While coming up with an idea to create for this hackathon, we ran into a new article by Forbes which outlined research being done by the University of Cincinnati to predict crime based off of data from tweet locations. This tool identifies trends in the data to predict which locations are most likely to have criminal behavior. As a group we came up with an idea to use the text in the tweets instead of the location of the tweet. We did some research and found that many crimes, suicides, acts of terror are committed after making posts of their manifestos on social media. So, we decided to create a twitter based tool that identifies a users psychological behavior from their tweets. This would be useful for law enforcement authorities to keep a watch on users that may be of concern.
What it does
The suspect analysis tool aims to help identify potential criminal behavior of a twitter user based on their twitter posts. This tool is meant to be used as an aid by law enforcement authorities to identify and monitor behavior of potential suspects. Using the natural language processing API from google cloud, we are able to categorize the persons behavior from their posts in six different categories; Love, like, cordial, annoyed, hate, dislike. Based on these categories we can identify a suspects psychological state and generate a report.
How we built it
There were several API's and frameworks that we had to use in order to build this tool. Initially we had to find a way extract the tweets from a twitter users profile using the profile name. This was done using the Twitter API and tweepy library for python. Each tweet made by the user is stored in dictionary that maps the users name to an array of their tweets. This data set was then uploaded to MongoDB where the other frameworks can retrieve the data from. We used MongoDB so that if a twitter user is searched more than once, the tweet data will already be readily available, that way we only need to update the data for each user rather than researching their twitter feed.
Challenges we ran into
The challenges we ran into included deploying a flask web server on a Linux VM, which we overcame by using the Google App Engine. Other challenges included: connecting our React Front End with a MongoDB back-end with an NLP library. This required us to experiment with different sentiment analysis tools, ranging from Google NLP services to IBM Watson. The configurations required to tailor our inputs across various platforms and while scraping the twitter API required us to experiment with it.

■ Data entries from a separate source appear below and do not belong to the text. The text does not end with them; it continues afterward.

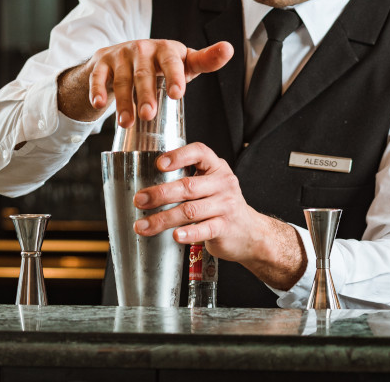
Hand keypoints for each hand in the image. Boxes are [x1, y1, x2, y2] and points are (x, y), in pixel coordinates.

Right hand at [60, 39, 232, 126]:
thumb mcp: (184, 62)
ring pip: (121, 78)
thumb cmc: (161, 64)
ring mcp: (120, 54)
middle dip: (145, 94)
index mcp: (166, 49)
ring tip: (126, 123)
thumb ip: (206, 60)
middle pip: (144, 72)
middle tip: (149, 115)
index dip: (175, 76)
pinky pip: (98, 76)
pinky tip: (98, 105)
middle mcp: (142, 48)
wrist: (124, 56)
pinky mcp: (102, 62)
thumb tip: (230, 49)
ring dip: (122, 100)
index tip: (178, 95)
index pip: (171, 60)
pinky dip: (97, 90)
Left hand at [131, 142, 306, 289]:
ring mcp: (226, 206)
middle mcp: (223, 183)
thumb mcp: (211, 184)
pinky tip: (175, 236)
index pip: (199, 153)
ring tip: (143, 225)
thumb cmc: (221, 204)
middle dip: (160, 193)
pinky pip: (204, 229)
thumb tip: (148, 184)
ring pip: (190, 210)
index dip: (179, 156)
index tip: (159, 164)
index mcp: (216, 167)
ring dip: (163, 219)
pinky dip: (188, 233)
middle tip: (139, 200)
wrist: (250, 232)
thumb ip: (189, 179)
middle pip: (188, 186)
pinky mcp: (225, 227)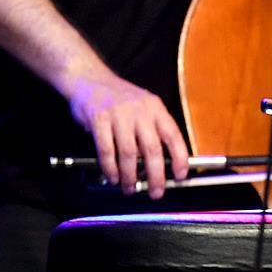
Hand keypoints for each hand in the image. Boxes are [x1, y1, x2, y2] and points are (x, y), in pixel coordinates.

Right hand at [66, 70, 189, 197]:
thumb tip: (161, 163)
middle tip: (156, 192)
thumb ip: (152, 130)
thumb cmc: (120, 98)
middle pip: (152, 149)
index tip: (181, 176)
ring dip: (131, 175)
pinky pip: (106, 150)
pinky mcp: (99, 120)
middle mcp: (141, 111)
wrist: (90, 79)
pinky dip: (110, 168)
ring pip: (129, 153)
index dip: (180, 157)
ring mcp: (119, 115)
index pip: (173, 135)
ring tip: (131, 189)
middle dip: (156, 175)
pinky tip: (113, 177)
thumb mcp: (144, 107)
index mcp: (156, 109)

Accomplishments that we're proud of
We are proud of our final project, because it is functioning as designed. When this hackathon started we didn't know each other so were also able create new connections during this hackcthon. While working together we got to know each other strengths and weaknesses so, split the work based on which technologies each person knew. As a result of that we were able to efficiently work together to create out final project.
What we learned
Prior to this hackathon we weren't familiar with the technologies that were required to make a working model for our idea. So, in order to continue with our idea, we attended the workshops for React and Framework for Tackling AI/ML Challenges. We also watched tutorials to learn about how to integrate google cloud platform with MongoDB, Twitter API, Flask and React. Overall, every group member will be leaving this hackathon with a new skill set under their belt!
What's next for Suspect Analysis
In the future, Suspect Analysis can be used by law enforcement agencies to track suspects that may pose a possible threat. We would also like to use other social media platforms such as Reddit, Facbook, Youtube etc. to get a larger data set. Aside from using this tool for identifying suspects, this can be used in a professional work environment to analyze potential candidates for a job to get an idea of whether or not they are fit psychologically for the working environment of the company.